Of the three of us, I think Mummy always felt my brother needed more attention. She was always worried about him, even crying for him everyday when he went into NS. And I think that she took her last breath even though he was not at her side because she had already seen him just a while ago and she knew that she need not worry about him anymore. My brother has done her proud, raising a fine family (one of his sons is in NS and was commissioned as an officer one week after her funeral; his other son, a keen photographer, is studying for his degree) and taking good care of her and my dad.
Strangely, after she took her last breath, her complexion changed and became very smooth and soft to the touch. She smelled so good and fresh too.
I had wished for a long time that she would be released from her suffering so that one day I would be able to talk to her, to hear her voice again. Until today, I still have not heard her voice and wonder when that would be. I miss hearing her voice so much.
I tell my kids not to leave room for regrets in their lives. Because I do have regrets and regrets haunt you for a long time. I regret not spending more time with her, talking to her while she still could. I regret not holding her more often and telling her how much I loved her. I regret all those lost years when I was so preoccupied with my own life and new family. I regret that my kids did not get to know her or get the opportunity to be pampered by her as she loved children so much.
I don't think that anything we do will ever be enough for all that she went through for us. Everything she did, she did for us. My only consolation is that we gave her the Buddhist rites that she would have wanted. Raised as a staunch Buddhist, Mummy had always found comfort in the priests' blessings. On Sunday evening at the hospital, she received blessings from a priest that she had known for many years. Right after she passed away at the hospital, he was there again to bless her.
I don't know how long the pain of losing her will last. We all grieve in our own private way. I think about her everyday and cry for her still. My dad looks at her photo and talks to her. He too, never stops thinking about her. Neither do the rest of our family...Mummy remains in all our thoughts.
Buddhists believe that when a person dies, they will be reborn. Every night during her wake, there were prayers where we chanted prayers and transferred merits to her, providing for a more auspicious rebirth in her new existence. As the priest said, being the good person that she was, she already had earned merits for herself.
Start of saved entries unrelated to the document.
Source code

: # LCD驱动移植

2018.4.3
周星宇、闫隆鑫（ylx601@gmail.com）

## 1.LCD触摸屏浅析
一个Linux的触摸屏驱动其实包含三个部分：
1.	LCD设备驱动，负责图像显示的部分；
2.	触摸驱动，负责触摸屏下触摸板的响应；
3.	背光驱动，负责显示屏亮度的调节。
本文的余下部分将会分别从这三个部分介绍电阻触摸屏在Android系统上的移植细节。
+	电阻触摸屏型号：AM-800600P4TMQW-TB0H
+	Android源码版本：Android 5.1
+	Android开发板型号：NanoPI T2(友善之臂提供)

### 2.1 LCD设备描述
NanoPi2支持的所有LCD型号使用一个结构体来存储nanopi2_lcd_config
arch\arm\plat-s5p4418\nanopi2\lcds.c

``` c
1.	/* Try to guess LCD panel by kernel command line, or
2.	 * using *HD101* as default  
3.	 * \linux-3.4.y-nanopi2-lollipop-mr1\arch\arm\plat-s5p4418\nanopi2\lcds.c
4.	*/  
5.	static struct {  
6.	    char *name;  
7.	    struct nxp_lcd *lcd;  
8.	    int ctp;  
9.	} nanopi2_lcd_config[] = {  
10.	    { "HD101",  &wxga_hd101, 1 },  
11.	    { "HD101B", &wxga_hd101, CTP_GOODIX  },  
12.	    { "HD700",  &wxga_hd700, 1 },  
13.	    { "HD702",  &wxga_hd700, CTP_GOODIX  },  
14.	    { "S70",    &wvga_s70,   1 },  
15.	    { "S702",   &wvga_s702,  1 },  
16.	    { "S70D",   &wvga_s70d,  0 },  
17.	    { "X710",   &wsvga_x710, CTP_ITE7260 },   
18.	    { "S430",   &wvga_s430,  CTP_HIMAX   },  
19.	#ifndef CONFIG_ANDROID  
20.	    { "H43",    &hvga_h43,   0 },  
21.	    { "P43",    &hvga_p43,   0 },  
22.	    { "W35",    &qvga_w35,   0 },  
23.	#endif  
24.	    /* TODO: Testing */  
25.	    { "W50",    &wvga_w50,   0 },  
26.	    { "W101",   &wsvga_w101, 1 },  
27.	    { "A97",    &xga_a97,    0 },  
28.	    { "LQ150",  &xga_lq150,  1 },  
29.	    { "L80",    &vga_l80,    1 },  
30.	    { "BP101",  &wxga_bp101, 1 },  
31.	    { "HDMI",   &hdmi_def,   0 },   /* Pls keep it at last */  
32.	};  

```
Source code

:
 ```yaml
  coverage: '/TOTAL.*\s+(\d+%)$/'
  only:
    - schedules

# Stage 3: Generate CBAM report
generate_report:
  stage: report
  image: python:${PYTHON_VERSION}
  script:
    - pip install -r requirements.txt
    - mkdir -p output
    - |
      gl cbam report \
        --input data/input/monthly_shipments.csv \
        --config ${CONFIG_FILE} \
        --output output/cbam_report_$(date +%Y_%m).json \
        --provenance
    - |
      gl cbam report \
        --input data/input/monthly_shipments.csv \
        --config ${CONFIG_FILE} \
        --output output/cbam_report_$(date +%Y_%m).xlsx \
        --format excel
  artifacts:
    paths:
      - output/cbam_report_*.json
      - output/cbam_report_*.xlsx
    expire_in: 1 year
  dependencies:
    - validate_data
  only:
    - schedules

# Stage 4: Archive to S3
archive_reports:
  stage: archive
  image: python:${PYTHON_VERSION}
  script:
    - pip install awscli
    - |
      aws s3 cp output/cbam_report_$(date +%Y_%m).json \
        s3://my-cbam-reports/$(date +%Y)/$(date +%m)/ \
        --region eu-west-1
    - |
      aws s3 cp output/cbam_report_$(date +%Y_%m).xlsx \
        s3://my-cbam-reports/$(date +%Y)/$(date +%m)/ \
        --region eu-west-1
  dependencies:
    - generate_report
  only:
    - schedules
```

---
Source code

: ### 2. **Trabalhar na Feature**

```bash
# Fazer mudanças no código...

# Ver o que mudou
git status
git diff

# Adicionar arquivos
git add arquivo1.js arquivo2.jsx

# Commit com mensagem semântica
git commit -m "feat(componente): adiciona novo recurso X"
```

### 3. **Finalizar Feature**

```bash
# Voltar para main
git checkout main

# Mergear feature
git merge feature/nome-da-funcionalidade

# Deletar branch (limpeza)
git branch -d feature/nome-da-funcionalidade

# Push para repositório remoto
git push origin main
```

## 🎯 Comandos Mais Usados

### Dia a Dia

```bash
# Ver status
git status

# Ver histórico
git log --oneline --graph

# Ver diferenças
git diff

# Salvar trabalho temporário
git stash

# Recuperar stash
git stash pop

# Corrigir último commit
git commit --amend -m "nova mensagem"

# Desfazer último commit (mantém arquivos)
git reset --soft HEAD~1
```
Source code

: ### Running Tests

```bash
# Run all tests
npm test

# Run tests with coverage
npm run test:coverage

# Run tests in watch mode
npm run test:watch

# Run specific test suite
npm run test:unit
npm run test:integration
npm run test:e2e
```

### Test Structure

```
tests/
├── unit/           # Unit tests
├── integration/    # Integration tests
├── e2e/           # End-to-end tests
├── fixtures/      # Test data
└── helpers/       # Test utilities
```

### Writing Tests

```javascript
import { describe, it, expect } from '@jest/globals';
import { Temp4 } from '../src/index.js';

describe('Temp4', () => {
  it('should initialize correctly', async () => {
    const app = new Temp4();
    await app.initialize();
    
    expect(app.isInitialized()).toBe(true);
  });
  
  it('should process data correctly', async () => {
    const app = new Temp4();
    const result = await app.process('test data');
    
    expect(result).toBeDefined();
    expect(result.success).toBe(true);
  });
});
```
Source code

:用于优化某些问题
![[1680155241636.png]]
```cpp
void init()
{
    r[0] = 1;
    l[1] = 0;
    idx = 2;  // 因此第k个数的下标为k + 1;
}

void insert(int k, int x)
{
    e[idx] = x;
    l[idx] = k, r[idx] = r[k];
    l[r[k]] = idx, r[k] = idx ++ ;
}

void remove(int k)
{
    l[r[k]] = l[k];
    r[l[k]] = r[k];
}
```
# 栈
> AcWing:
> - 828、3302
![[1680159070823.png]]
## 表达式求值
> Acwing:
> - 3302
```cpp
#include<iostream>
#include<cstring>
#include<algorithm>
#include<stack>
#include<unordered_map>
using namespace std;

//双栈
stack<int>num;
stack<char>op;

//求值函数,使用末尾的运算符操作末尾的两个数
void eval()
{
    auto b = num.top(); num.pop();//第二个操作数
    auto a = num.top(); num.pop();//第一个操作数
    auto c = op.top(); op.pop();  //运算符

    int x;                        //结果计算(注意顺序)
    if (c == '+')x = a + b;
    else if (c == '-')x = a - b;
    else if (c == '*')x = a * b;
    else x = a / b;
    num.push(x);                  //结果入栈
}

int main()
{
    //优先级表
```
Impermanence alas are formations,
subject to rise and fall.
Having arisen, they cease;
their subsiding is bliss.
As water raining on a hill
flows down to the valley,
even so does what is given here
benefit the dead.
As rivers full of water
fill the ocean full,
even so does what is given here
benefit the dead.
Mummy never enforced her religion or beliefs on us. But she did bring us to the temple often and we could see how dedicated she was. Her passing has made me understand her faith a little better and has made me want to know more.
My wish now is that we will all be together again in our next life. And I am still waiting for her to speak to me.